**Auszuführende Schritte**
A) Gib aus dem Textauszug über Beerdigungen in Ghana die Passage wortgetreu zurück, beginnend bei „Die Verwandten von“ und weiter bis einschließlich „Freude und Feier.“.
B) Schreibe den Text über Beerdigungen in Ghana im Anschluss an seinen letzten Satz weiter.

Die Verwandten von Vida Abena Agbozo lachen, die Gäste tanzen. 600 Menschen sind gekommen, um Abschied von ihr zu nehmen - oder besser gesagt: um das Leben der Toten zu feiern. In Ghana sind Beerdigungen nicht allein Trauerveranstaltungen. Sie sind, wie das Projekt "The Last Journey" der Fotografin Ana Palacios zeigt, ein Anlass zu Freude und Feier.
Der Glaube, dass der Tod das Tor zum ewigen Leben sei, sei in Ghana und Afrika tief verankert, sagt Palacios. Begräbnisse sind aber auch eines der wichtigsten gesellschaftlichen Ereignisse in dem westafrikanischen Land: Je eindrucksvoller die Beerdigung, je mehr Gäste, desto größer das Ansehen in der Gemeinschaft. "Für viele ist eine Beerdigung viel wichtiger als eine Hochzeit", sagt Palacios. "Sie ist auch viel teurer."

[Datenauszüge]
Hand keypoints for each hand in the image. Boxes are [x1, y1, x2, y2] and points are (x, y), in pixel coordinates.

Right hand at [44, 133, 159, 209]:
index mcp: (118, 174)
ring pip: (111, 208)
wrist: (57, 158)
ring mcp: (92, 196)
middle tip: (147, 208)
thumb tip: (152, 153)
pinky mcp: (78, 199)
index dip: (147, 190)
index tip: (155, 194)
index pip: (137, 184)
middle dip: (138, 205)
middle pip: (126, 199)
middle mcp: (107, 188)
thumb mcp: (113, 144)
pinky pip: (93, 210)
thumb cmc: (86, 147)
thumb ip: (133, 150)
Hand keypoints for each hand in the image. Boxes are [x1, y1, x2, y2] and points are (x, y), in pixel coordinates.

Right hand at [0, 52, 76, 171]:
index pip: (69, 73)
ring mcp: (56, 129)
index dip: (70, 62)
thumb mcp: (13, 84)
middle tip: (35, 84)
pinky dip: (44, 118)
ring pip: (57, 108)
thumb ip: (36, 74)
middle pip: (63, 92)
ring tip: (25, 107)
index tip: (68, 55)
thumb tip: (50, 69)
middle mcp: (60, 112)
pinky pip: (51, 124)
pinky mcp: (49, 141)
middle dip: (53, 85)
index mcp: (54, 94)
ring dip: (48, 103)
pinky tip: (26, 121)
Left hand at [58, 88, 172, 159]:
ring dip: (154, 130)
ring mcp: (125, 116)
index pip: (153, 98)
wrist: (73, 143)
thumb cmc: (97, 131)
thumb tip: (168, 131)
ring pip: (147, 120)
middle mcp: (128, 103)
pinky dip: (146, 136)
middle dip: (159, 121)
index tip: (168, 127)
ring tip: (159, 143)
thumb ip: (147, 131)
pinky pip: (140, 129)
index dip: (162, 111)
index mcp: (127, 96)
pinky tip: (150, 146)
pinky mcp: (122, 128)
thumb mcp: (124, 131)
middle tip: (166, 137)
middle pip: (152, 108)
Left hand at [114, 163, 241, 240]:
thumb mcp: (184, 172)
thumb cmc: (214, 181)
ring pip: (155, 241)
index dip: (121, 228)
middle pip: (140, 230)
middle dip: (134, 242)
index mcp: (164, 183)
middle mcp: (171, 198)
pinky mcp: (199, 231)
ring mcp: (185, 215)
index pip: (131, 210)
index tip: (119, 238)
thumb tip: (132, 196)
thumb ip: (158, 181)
...
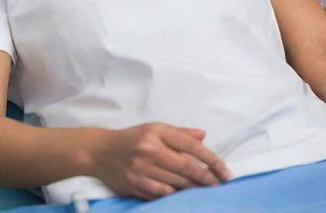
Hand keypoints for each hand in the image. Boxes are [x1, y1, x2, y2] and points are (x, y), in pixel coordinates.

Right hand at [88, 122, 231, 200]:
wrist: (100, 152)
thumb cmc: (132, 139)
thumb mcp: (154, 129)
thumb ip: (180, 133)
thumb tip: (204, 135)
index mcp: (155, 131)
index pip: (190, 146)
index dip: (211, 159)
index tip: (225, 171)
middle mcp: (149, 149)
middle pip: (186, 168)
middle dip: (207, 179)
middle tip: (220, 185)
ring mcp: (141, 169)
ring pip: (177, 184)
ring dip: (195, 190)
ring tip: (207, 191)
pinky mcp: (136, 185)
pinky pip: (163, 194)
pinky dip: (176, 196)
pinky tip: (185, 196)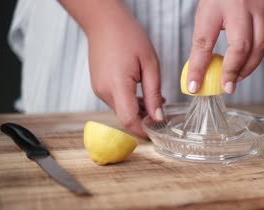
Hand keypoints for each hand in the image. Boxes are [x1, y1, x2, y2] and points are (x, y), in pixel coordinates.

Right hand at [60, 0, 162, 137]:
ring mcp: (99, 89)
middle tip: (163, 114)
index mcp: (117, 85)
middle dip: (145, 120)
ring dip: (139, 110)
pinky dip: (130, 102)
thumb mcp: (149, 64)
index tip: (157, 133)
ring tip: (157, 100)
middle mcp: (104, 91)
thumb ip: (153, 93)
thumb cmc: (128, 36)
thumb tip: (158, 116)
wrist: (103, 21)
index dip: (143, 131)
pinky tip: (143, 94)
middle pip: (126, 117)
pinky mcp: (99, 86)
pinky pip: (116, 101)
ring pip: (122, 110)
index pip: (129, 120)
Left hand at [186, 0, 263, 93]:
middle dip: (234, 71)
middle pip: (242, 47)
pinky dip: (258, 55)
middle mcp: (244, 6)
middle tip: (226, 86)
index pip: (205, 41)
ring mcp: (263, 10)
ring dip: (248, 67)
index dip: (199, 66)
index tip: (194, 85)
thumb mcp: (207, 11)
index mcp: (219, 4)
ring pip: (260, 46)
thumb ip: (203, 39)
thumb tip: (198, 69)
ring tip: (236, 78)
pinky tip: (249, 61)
* * *
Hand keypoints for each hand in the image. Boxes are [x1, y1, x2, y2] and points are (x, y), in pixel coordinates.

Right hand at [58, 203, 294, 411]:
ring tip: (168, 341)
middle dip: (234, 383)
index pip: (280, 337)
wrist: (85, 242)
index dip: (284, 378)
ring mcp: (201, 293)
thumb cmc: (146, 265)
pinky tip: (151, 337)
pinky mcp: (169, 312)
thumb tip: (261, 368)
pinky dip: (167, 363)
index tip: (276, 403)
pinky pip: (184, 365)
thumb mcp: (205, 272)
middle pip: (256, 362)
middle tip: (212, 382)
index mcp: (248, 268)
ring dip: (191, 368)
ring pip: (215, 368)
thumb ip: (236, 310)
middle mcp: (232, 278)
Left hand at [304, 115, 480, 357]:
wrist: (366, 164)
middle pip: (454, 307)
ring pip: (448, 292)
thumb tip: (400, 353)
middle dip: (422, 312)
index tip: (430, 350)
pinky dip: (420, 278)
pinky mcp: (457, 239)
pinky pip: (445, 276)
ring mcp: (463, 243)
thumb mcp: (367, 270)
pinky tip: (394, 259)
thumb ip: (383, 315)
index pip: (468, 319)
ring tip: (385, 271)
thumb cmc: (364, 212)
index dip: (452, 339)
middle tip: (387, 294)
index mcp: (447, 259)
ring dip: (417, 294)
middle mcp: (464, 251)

**Antworten je Aufgabe**
A)
Die Verwandten von Vida Abena Agbozo lachen, die Gäste tanzen. 600 Menschen sind gekommen, um Abschied von ihr zu nehmen - oder besser gesagt: um das Leben der Toten zu feiern. In Ghana sind Beerdigungen nicht allein Trauerveranstaltungen. Sie sind, wie das Projekt "The Last Journey" der Fotografin Ana Palacios zeigt, ein Anlass zu Freude und Feier.

B)
Umgerechnet können Totenwache, Bestattung und Gottesdienst zusammen bis zu 15.000 Euro kosten. Zu den Ausgaben gehört nicht selten ein extravaganter Sarg mit einer besonderen, auf die Wünsche des Toten und seiner Familie zugeschnittenen Form. Hinzu kommen Plakate am Straßenrand, die über die Beerdigung informieren. Manche Familien "bewerben" die Trauerfeier auch im Radio.
Und dann gibt es noch das "Einfrieren" der Leiche: Die Körper der Toten werden in einer Kältekammer aufbewahrt, während die Familie die Beerdigung organisiert und nach einem Termin sucht, an dem möglichst viele Gäste kommen können. Da dies ein langwieriger Prozess sein kann, wird die Leiche nicht selten monate-, manchmal sogar jahrelang aufbewahrt. Die Kosten: umgerechnet 3,80 Euro pro Tag.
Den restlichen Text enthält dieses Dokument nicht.